What to do.
- A) In the error report, after how many samples do both runs throw exceptions?
- B) Swap "epoch" for "iteration" in the error report, and write out the passage that begins at the words "Exception: Error during" and stops after "epoch (62 samples).".
[[ Exercise text open ]]
Exception: Error during training: Given groups=1, weight of size [3072, 16, 1, 2, 2], expected input[1, 8, 1, 56, 68] to have 16 channels, but got 8 channels instead

### System Info / 系統信息

I've just tried out the v0.1.0 with both ptd and accelerate. Both throw exceptions after about an epoch (62 samples).

Training steps:  21%|██▏       | 64/300 [04:09<07:50,  1.99s/it, grad_norm=0.00579, global_avg_loss=0.338, global_max_loss=0.338]
Training steps:  22%|██▏       | 65/300 [04:11<07:46,  1.98s/it, grad_norm=0.00579, global_avg_loss=0.338, global_max_loss=0.338]
Training steps:  22%|██▏       | 65/300 [04:11<07:46,  1.98s/it]                                                                 2025-03-24 20:50:21,282 - finetrainers - ERROR - Error during training: Given groups=1, weight of size [3072, 16, 1, 2, 2], expected input[1, 8, 1, 56, 68] to have 16 channels, but got 8 channels instead
2025-03-24 20:50:21,283 - finetrainers - ERROR - An error occurred during training: Given groups=1, weight of size [3072, 16, 1, 2, 2], expected input[1, 8, 1, 56, 68] to have 16 channels, but got 8 channels instead
2025-03-24 20:50:21,292 - finetrainers - ERROR - Traceback (most recent call last):
  File "train.py", line 70, in main
    trainer.run()
  File "finetrainers/trainer/sft_trainer/trainer.py", line 97, in run
    raise e
  File "finetrainers/trainer/sft_trainer/trainer.py", line 92, in run
    self._train()
  File "finetrainers/trainer/sft_trainer/trainer.py", line 473, in _train
    pred, target, sigmas = self.model_specification.forward(
  File "finetrainers/models/hunyuan_video/base_specification.py", line 317, in forward
    pred = transformer(
  File "/python3.10/site-packages/torch/nn/modules/module.py", line 1736, in _wrapped_call_impl
    return self._call_impl(*args, **kwargs)
  File "/python3.10/site-packages/torch/nn/modules/module.py", line 1747, in _call_impl
    return forward_call(*args, **kwargs)
  File "/python3.10/site-packages/accelerate/utils/operations.py", line 819, in forward
    return model_forward(*args, **kwargs)
  File "/python3.10/site-packages/accelerate/utils/operations.py", line 807, in __call__
    return convert_to_fp32(self.model_forward(*args, **kwargs))
[[ Exercise text closed ]]
[[ Data to examine open ]]
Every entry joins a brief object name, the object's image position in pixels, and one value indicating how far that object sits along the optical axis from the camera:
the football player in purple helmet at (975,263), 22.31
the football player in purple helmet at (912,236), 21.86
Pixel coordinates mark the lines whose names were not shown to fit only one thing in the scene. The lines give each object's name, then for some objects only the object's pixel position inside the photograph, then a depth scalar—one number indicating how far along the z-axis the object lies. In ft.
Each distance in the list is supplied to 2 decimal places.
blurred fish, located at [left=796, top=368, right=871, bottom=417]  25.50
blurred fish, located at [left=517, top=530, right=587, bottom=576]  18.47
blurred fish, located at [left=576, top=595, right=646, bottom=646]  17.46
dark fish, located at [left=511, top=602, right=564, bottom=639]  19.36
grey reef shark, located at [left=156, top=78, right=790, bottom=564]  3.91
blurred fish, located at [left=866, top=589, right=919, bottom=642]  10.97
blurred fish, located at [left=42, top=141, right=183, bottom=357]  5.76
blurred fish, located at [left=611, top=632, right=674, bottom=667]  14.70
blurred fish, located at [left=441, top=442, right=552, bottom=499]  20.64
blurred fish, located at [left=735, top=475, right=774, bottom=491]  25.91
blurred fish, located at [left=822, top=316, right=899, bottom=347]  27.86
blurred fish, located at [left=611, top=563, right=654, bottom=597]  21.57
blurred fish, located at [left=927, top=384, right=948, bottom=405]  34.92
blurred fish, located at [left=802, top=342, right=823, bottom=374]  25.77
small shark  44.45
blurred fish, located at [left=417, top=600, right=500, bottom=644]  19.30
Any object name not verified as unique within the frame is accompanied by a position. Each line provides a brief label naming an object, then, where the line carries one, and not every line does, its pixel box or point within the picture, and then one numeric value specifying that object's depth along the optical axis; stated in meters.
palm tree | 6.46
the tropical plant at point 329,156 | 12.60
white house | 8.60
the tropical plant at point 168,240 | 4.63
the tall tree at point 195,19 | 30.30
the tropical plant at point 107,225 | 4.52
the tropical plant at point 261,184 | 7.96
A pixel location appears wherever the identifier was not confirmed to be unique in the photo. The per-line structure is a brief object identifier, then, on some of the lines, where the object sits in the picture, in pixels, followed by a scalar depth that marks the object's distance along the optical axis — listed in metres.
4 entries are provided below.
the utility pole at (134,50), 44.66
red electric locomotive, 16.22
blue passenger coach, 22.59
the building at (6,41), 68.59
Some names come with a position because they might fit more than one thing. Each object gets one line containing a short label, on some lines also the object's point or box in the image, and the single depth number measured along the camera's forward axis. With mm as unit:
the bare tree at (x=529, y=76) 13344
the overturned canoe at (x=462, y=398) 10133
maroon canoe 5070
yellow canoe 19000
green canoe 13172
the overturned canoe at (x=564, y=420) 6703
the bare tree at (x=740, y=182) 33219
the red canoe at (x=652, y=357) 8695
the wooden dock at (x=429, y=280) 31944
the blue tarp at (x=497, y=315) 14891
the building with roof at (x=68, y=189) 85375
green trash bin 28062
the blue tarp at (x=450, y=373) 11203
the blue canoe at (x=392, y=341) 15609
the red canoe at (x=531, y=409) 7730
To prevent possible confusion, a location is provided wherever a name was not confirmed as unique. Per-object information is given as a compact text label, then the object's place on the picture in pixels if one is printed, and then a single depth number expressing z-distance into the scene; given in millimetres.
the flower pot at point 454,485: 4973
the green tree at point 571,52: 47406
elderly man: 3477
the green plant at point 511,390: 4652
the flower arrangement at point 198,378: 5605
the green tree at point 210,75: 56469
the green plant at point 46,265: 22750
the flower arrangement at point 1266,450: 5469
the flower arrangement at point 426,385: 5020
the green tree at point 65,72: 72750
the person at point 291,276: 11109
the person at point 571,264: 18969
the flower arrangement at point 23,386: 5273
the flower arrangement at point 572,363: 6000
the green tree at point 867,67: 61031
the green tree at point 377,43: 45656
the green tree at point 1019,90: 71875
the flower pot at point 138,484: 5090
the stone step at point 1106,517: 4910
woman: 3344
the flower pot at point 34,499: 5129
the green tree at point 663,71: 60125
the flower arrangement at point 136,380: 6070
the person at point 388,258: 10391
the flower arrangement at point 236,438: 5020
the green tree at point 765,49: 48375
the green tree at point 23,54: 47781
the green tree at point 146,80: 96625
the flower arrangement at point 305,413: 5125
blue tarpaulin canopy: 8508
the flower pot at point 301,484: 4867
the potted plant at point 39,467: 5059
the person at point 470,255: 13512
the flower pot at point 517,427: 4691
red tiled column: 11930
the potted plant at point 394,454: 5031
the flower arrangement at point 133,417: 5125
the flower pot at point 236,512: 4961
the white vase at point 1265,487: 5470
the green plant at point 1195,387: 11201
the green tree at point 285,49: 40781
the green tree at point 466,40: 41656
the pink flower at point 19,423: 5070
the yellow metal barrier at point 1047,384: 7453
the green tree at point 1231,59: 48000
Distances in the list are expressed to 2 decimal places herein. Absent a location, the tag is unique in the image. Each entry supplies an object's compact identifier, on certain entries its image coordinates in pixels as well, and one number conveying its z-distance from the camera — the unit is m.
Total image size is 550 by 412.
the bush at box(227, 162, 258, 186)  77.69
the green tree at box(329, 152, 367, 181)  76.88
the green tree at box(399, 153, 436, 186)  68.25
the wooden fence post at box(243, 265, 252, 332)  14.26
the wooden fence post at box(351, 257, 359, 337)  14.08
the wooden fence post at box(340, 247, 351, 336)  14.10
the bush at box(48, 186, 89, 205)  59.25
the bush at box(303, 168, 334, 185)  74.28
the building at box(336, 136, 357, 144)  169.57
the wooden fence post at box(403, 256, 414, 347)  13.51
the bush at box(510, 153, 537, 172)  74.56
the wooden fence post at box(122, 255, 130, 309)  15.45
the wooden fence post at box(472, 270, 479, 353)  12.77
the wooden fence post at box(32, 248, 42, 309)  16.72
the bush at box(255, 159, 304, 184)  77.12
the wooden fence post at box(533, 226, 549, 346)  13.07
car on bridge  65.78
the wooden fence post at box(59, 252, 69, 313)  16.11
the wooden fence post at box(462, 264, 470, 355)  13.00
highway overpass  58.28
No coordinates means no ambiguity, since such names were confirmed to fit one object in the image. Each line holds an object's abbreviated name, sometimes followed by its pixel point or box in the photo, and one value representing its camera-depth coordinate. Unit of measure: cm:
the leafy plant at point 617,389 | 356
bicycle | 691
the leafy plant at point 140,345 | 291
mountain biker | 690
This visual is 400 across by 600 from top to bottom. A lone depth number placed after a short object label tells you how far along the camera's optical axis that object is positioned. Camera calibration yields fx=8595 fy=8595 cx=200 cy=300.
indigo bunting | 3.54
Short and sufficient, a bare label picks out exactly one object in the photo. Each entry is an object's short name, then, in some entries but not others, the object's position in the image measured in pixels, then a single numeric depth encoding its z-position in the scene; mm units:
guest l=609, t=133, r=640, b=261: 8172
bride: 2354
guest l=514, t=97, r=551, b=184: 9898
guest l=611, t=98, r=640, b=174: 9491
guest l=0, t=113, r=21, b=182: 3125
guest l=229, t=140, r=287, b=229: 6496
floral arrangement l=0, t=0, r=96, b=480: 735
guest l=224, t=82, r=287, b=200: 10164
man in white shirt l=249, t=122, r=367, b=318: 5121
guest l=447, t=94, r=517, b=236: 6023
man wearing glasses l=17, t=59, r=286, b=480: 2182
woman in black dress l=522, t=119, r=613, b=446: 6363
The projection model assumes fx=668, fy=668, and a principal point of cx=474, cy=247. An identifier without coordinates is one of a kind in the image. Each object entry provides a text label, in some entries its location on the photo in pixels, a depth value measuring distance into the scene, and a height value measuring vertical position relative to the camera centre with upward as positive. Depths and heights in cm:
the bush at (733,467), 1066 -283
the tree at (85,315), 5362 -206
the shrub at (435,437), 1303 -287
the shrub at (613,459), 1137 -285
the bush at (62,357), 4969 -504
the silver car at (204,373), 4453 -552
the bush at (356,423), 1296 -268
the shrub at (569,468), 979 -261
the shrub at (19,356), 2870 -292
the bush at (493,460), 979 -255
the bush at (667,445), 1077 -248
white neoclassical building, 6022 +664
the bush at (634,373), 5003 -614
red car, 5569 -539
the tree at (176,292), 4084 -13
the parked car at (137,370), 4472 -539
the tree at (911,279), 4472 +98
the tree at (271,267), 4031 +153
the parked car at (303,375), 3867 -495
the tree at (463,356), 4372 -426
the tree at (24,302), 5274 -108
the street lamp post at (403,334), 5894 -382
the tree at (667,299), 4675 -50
[[ Data to examine closed ]]
Responses for each task.
- A) After about an epoch, which is 62 samples.

- B)
Exception: Error during training: Given groups=1, weight of size [3072, 16, 1, 2, 2], expected input[1, 8, 1, 56, 68] to have 16 channels, but got 8 channels instead

### System Info / 系統信息

I've just tried out the v0.1.0 with both ptd and accelerate. Both throw exceptions after about an iteration (62 samples).